Exercise objective:
Copy nothing but the lines from the one containing "right elbow: (313, 370)" through the last line of the records, repeated exactly and without pictures.

───

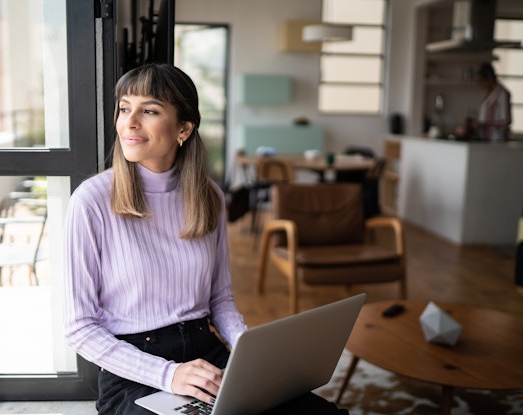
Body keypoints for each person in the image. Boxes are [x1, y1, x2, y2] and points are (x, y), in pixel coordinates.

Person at [62, 63, 348, 415]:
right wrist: (169, 375)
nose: (129, 122)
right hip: (135, 368)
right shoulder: (90, 201)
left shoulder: (208, 196)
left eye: (148, 110)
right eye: (124, 108)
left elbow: (220, 298)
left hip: (207, 351)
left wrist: (249, 351)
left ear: (184, 128)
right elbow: (79, 327)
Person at [475, 62, 512, 141]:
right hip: (485, 138)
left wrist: (485, 124)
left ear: (489, 77)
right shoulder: (490, 94)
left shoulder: (502, 94)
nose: (480, 85)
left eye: (481, 81)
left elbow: (506, 120)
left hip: (497, 139)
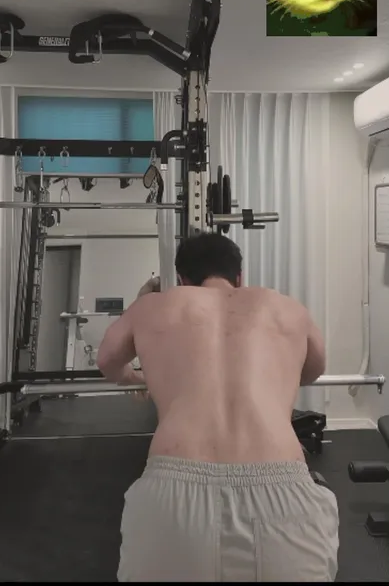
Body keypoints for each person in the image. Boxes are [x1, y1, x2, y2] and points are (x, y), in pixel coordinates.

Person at [97, 233, 339, 582]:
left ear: (182, 280)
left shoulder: (151, 306)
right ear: (239, 277)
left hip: (173, 492)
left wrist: (136, 377)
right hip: (281, 487)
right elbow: (313, 370)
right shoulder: (288, 309)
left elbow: (107, 362)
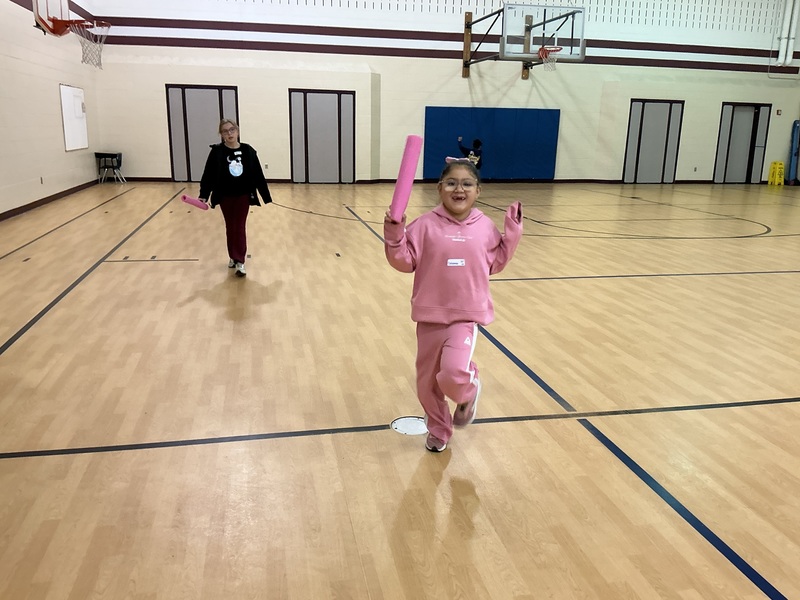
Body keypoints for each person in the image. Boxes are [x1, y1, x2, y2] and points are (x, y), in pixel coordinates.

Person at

───

Reply to the exercise:
right elbow: (313, 370)
right shoulder: (288, 309)
left elbow: (107, 362)
Body keypoints for each person in the image. Boxes are [x1, y1, x2, y2] and points are (x, y), in pixel coordinates.

Person at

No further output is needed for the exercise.